The destruction or surrender of something for the sake of something else – sacrifice.
There are many points in life when you may have to sacrifice something for the good of someone else. You go without something for yourself to provide for your children, you sacrifice your own mental health to help someone else with theirs, you bite your tongue and hold back your feelings, words and emotions as to not hurt or offend another person. There are so many ways you can sacrifice yourself and sometimes it comes at a cost.
I have given myself up to people for a long time and always have made myself uncomfortable or sad in lieu of someone else experiencing that pain or hurt because I would never want to be responsible for causing any of that to someone else. But at what point do you stop doing that and make yourself important too? It is hard if you are an empath or if you are a people pleaser and so there comes a point when it can all be too much. I live my life with the goal and intention of being a good person. A kind, thoughtful and loving person who would do anything for not only her loved ones but any other person in need. As I’ve mentioned in past posts, I like to see people happy, but it can also be detrimental if you are doing it and it leaves you in the dark. Everyone is battling something or has their own issues they need to deal with and trying to keep that in mind in your own personal actions is the thoughtful thing to do. But what happens when you are always putting others needs ahead of your own? At some point you need to put your own needs first and there is nothing wrong with that. It’s hard, I know – but we must try our best.

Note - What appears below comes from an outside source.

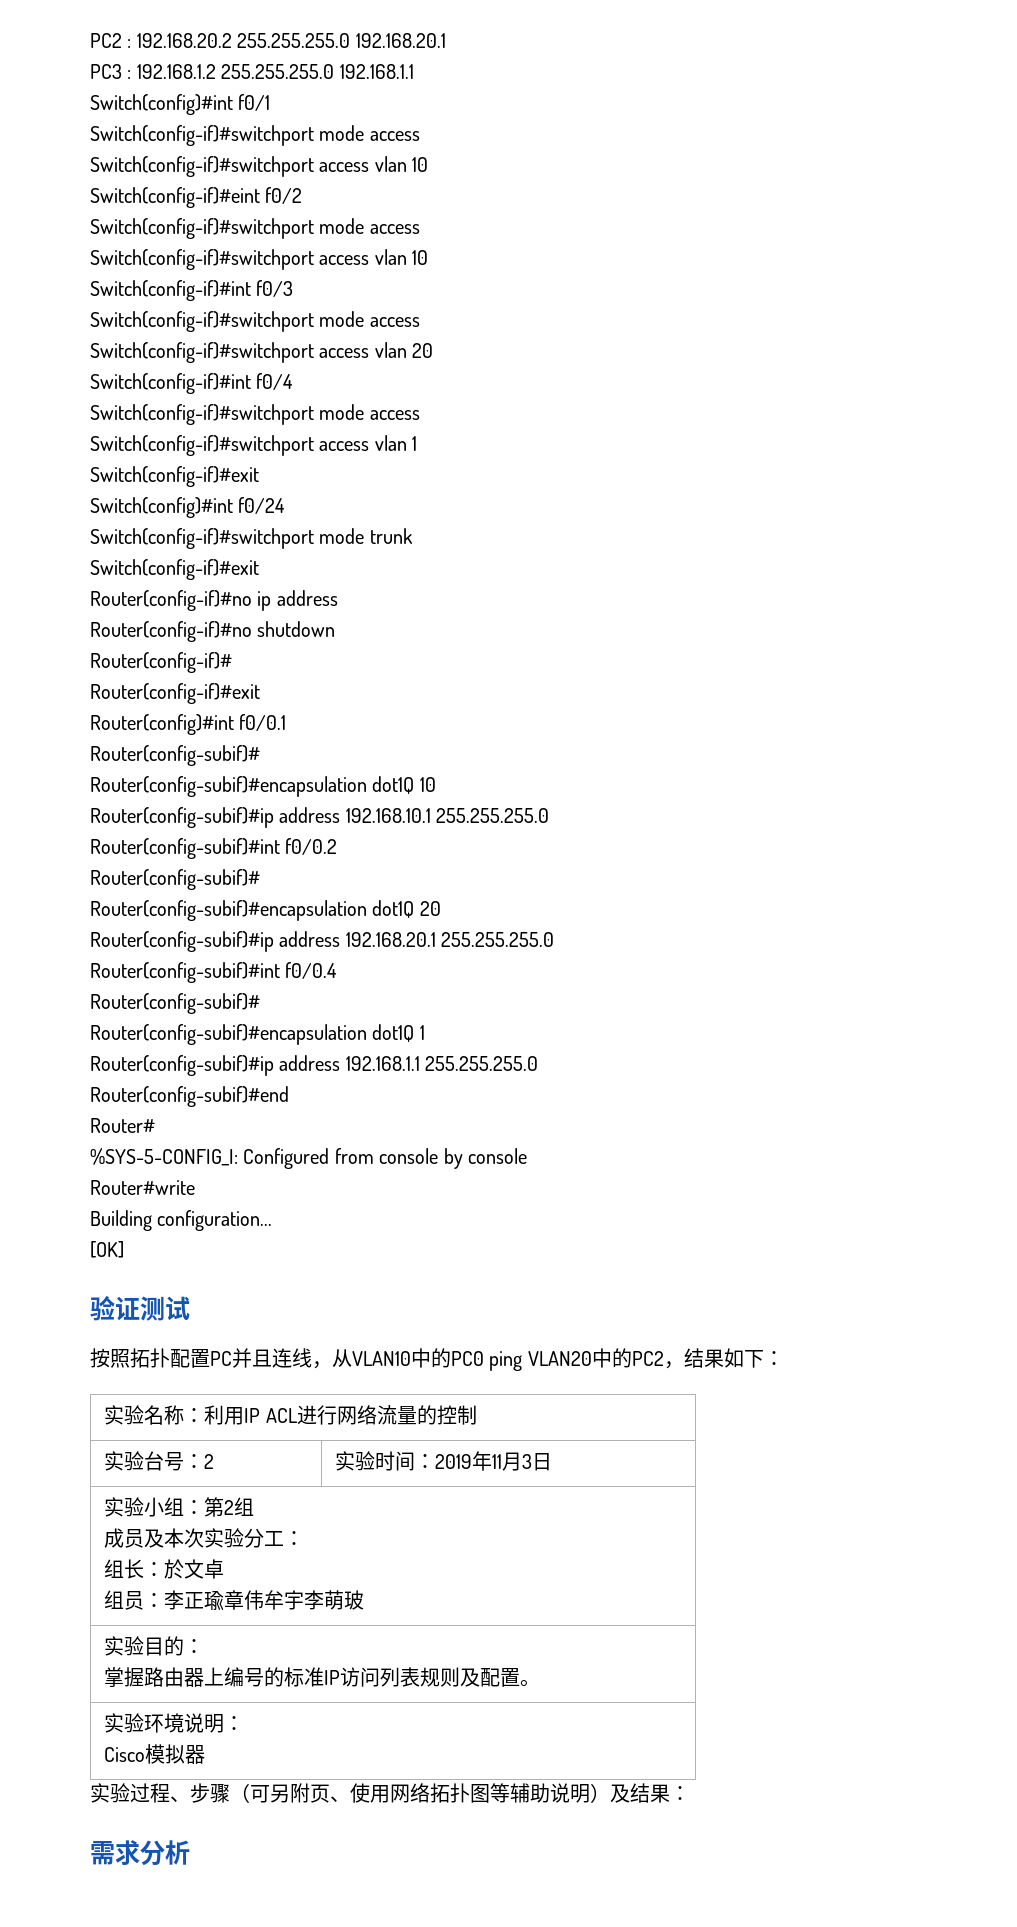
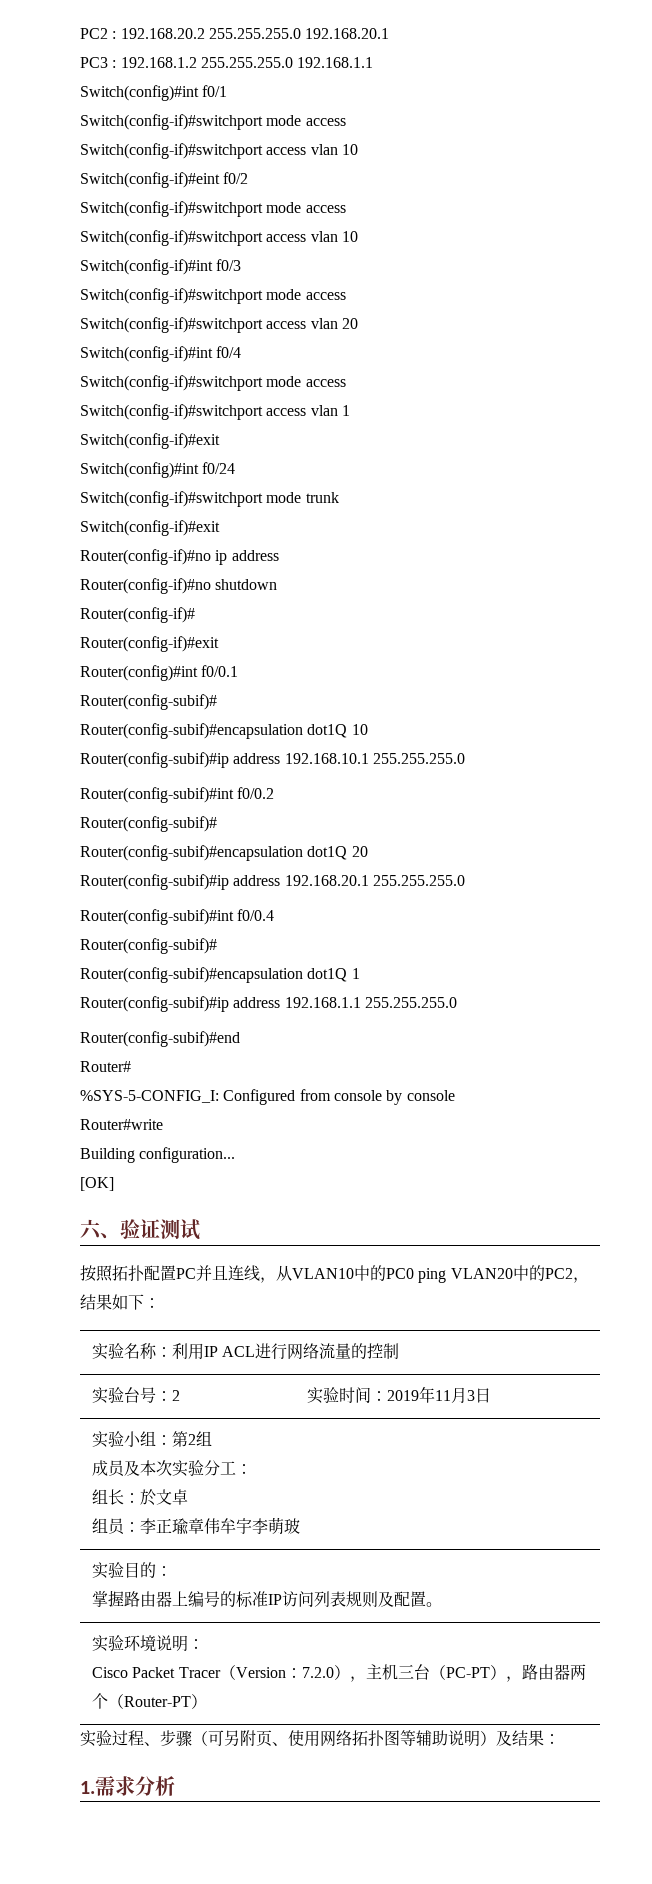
(124, 1249) none -> [80,1219,120,1240] 六、
[145,1744,206,1764] 模拟器 -> [132,1664,586,1682] [91,1693,207,1709] Packet Tracer（Version：7.2.0），主机三台（PC-PT），路由器两个（Router-PT）
(690, 1793) none -> [80,1781,95,1794] 1.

It is very easy for people to point fingers and judge others – our entire society has become this way, but it is easy because those people haven’t lived even a single minute in another person’s shoes. What if the tables were turned? Could those people live the life you have lived? Could they endure the struggles you’ve had to fight through? I’ve thought about this a lot when Mark was sick, and I know that is why I never for a moment left his side or turned away from him. I gave him my all and never wanted him to feel bad about any of it because I know he didn’t want to be sick or suffer and he especially didn’t want it to take a toll or to be a burden on his family. I didn’t want him to have to worry about anything or doubt my love or dedication to him for a single moment. That was the last thing he needed to be thinking about – I just wanted him to get better and most importantly for him to know that any sacrifices I made was done out of love, compassion, respect and care for him. Vows are not just words to be said, they are the way to live as a couple.
I do not for a second regret any of it, and I would have done it for him forever but it did leave me emotionally and physically drained and feeling very much alone for a long time. We are talking about years of being on high alert while carrying the weight of the world on my shoulders. Caring for not only him but my daughter, working full time, maintaining a home, keeping up with all extracurricular activities, running around and slapping on a happy face while attending family functions or gatherings and always ensuring everything was fine at all times because that is what any person would do for their loved ones, right?!
As time has gone on, I have healed in many ways but there is much more healing to do. I have found happiness and peace again and it feels wonderful to have that surrounding me, yet things are still difficult and emotional for me. I have come to a new understanding on many things and for many different reasons and as I process it all I will grow smarter and stronger each day. Is it all exhausting? It sure is, but it can be rewarding too. I hope if anyone else reading this today is feeling the same way or feels like they might be sacrificing a little too much of themselves at the moment I hope you can take something from this and be sure to do a little something for yourself to reenergize or boost yourself too.